The NY Times has the story today of Troy A. Davis, a 38-year-old man who has been on Georgia’s death row for 17 years. Mr. Davis was convicted of shooting a police officer who had come to break up a scuffle outside an Atlanta nightclub. There was no physical evidence tying him to the shooting. He admits to being at the scene but claims that he turned and ran as soon as someone threatened to shoot. At his trial, prosecutors, according to the Times, “relied heavily on the testimony of nine eyewitnesses who took the stand against Mr. Davis.” But in the years since his trial, seven of the nine witnesses have recanted or changed their stories, admitting that they were (again, per the Times) “harassed and pressed by investigators to lie under oath.”
Mr. Davis has exhausted his appeals. The Supreme Court last week refused to hear his case. And because of a recent (1996) law “intended to streamline the legal process in death penalty cases, courts have ruled it is too late in the appeals process to introduce new evidence and, so far, have refused to hear it.” Why streamlining the path to death is a good idea totally escapes me. But beyond that, the existence of a law barring evidence that could exonerate a man less than one week from his execution seems both barbaric and blindingly stupid. Sure, in the absence of such a law, some people who are guilty of the crimes for which they were convicted would abuse the system and seek to submit unimportant evidence up to the last minute. But to me this seems a small price in efficiency to pay in order to ensure we don’t put innocent people to death. (As you may have read before, I don’t believe in capital punishment to begin with. But within the framework we now have, this law seems particularly cruel.)
Yet Mr. Davis remains on death row, and his death warrant (pdf) has been signed. The only way he will escape execution (to be carried out between July 17 and July 25) is if the Goergia Board of Pardons and Paroles grants clemency. Which – predictably – seems highly unlikely, particularly given that the boar has commuted only 8 sentences since 1973, the last more than three years ago.
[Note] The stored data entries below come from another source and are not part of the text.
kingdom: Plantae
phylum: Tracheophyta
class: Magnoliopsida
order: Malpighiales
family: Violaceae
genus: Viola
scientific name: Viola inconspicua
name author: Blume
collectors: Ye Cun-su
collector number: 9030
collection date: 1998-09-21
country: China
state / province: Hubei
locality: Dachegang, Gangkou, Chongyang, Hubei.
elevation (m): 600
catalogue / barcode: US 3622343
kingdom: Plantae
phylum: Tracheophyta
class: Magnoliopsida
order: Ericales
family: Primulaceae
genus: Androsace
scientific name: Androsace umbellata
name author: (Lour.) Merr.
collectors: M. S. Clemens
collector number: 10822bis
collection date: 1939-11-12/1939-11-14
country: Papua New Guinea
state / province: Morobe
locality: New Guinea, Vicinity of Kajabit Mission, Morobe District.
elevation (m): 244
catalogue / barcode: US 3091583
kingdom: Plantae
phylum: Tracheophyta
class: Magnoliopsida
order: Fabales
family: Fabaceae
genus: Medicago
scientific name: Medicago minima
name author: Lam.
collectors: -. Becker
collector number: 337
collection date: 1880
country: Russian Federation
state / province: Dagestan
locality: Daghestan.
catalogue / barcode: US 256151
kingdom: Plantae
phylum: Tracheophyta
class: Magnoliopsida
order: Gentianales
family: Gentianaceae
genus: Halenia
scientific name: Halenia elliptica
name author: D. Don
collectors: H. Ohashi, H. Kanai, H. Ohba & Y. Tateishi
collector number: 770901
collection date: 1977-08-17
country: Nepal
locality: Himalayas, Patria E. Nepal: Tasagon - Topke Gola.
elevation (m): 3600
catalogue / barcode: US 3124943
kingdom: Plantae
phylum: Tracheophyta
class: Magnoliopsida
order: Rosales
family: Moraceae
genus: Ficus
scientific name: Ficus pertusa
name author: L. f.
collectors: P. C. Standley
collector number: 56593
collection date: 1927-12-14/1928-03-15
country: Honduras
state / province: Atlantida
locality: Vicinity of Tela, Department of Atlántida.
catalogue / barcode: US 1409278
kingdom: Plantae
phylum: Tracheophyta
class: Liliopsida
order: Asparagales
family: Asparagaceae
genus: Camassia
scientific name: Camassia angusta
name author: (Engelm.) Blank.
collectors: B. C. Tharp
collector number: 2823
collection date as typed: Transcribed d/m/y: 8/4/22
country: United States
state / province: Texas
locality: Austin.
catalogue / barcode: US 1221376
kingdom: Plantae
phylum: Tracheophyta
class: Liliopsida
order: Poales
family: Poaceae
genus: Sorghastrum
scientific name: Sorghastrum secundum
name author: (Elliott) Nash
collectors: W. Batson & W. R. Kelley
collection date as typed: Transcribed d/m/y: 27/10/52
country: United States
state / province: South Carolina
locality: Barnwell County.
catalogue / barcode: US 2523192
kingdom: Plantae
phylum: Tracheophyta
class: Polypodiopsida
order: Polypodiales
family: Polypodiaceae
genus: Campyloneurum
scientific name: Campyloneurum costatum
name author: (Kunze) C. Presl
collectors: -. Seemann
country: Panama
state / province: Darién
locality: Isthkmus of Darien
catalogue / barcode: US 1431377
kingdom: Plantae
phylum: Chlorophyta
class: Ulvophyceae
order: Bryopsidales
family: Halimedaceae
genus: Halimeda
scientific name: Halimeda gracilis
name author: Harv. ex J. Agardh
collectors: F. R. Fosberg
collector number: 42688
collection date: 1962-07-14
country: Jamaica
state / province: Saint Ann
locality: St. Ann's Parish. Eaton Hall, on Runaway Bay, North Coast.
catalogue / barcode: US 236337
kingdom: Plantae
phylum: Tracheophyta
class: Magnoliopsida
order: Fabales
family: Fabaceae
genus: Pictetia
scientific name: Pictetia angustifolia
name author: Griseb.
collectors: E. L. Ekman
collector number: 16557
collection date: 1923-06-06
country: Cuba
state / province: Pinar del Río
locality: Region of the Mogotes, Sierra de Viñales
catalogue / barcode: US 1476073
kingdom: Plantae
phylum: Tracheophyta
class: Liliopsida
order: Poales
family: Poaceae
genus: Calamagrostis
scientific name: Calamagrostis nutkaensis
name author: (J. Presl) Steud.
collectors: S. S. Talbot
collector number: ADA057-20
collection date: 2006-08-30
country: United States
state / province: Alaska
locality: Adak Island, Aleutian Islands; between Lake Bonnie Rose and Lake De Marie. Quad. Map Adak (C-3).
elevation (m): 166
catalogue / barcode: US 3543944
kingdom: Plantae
And this in a state that has less concern than most states about the possibility of executing the innocent: Georgia is one of only two states that does not guarantee that condemned prisoners will have legal representation after they have exhausted direct appeals (e.g. for clemency hearings, etc.).
At root, whether or not Mr. Davis is innocent (which there is ample evidence to suggest he is, including the fact that one of the people to testify against him is the person others have fingered as the shooter), is not important. The fact that our justice system would set any roadblocks in the way of truth-seeking, particularly in the context of capital punishment, is just beyond me. Streamlining should not come at this cost.